How the Wii Works

Wii and the News

The Wii remote can be used to access Associated Press news from around the world.
The Wii remote can be used to access Associated Press news from around the world.
Photo courtesy Nintendo of America, Inc.

The Wii has had no shortage of publicity since its release -- some good, some bad. First there was the competition with Sony's PlayStation 3, which was released at about the same time, to see which console would dominate the 2006 holiday season (winner: the Wii) [source:Reuters]. Then, Nintendo issued a recall of the original Wii controller straps after several reported incidents in which gamers lost control of the remote and sent it flying across the room, sometimes causing damage to TVs or windows. As a result, Wii consoles that were shipped starting in December 2006 have a sturdier version of the strap and the company offers users a silicone rubber sleeve intended to soften the impact of a flying remote. Nintendo also lists safety recommendations for Wii users on its official site.

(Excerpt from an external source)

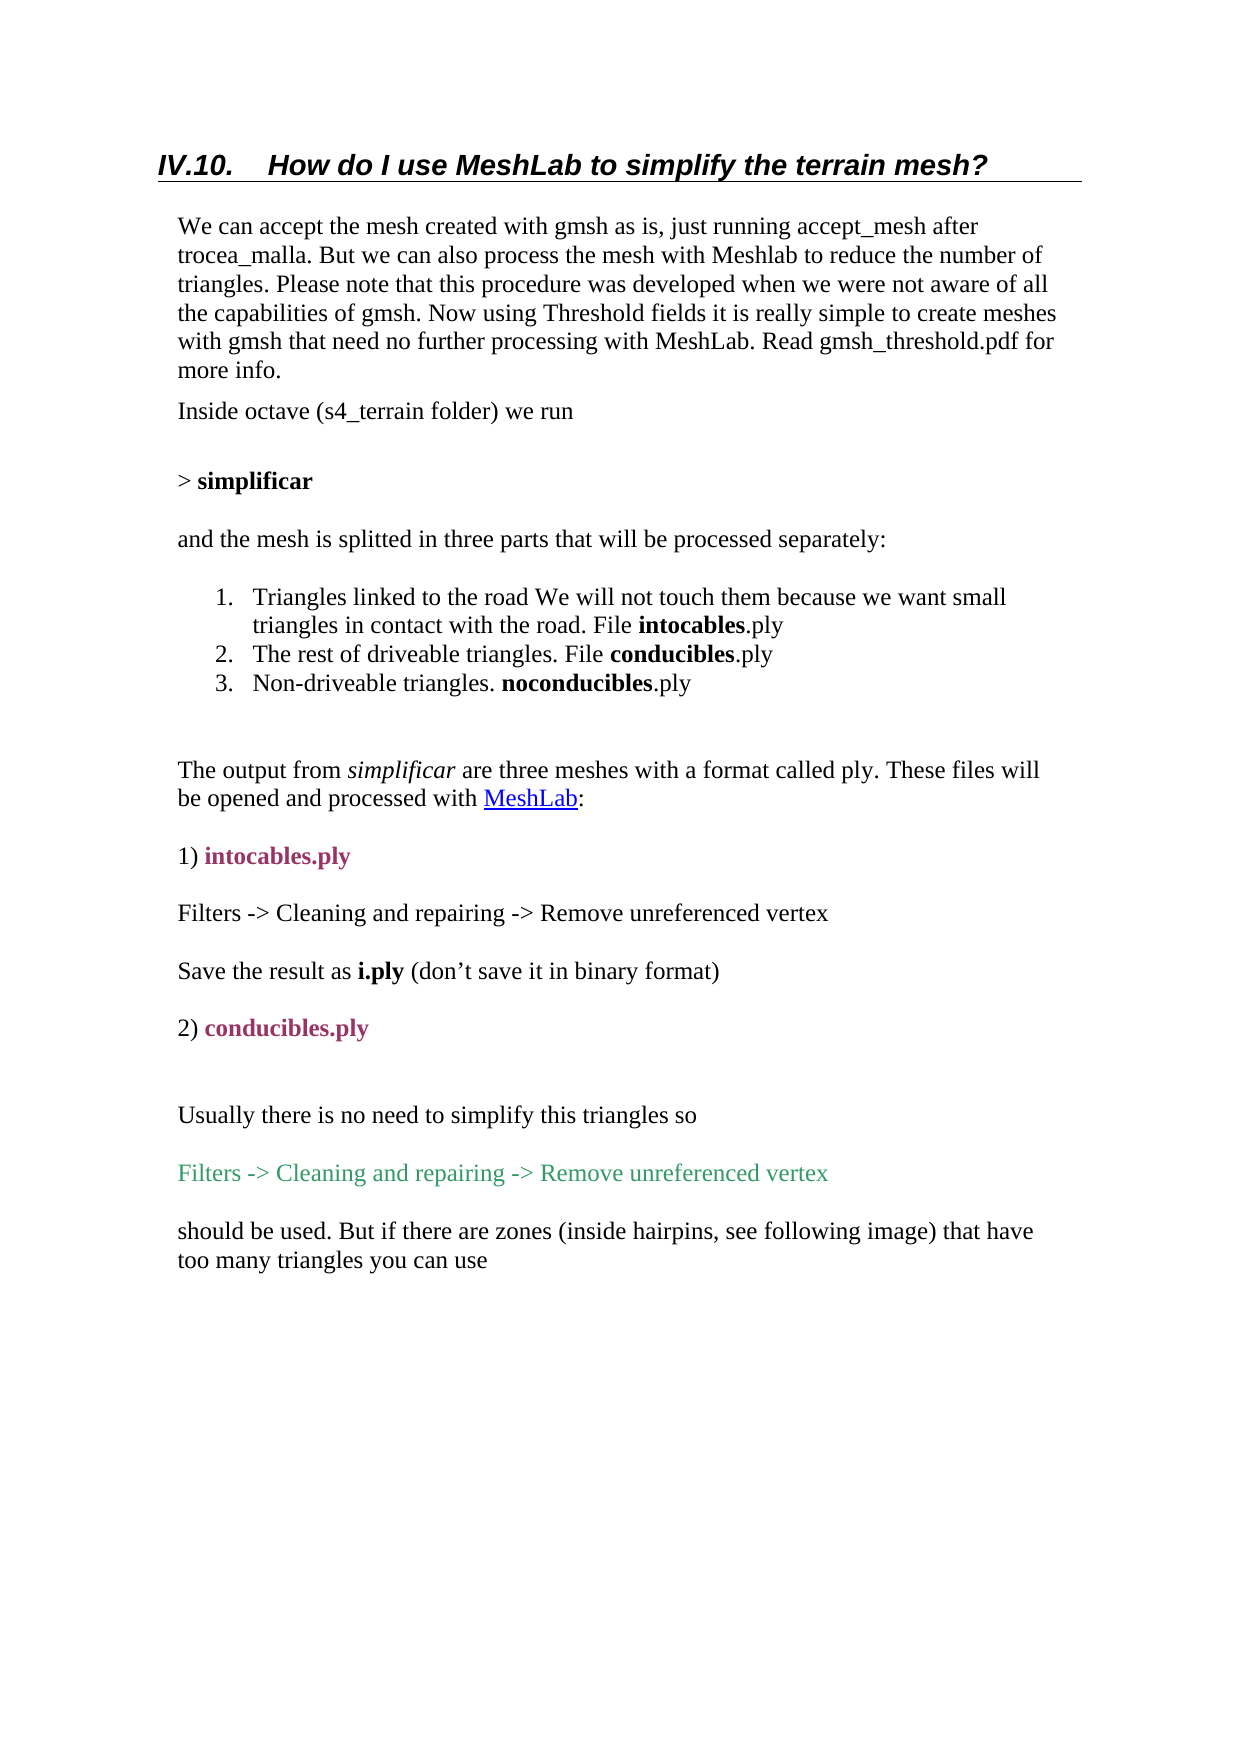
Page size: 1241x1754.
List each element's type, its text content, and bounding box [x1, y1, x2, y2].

Not content simply to make news headlines, the Wii also brings the news directly to you. On Jan. 27, 2007, Nintendo launched the Wii's News Channel. A free feature for Wii owners, the News Channel brings stories from the Associated Press wire services to your TV screen via the Wii remote. According to a Yahoo! press release, you simply point the remote at a virtual globe and select the location and type of news (business, sports, science and other topics) you're interested in to see frequently updated news stories from around the world.

And Nintendo keeps adding more channels. On Jan. 13, 2010, Nintendo of North America and Netflix announced a partnership that will allow Netflix customers to watch movies through the Wii console.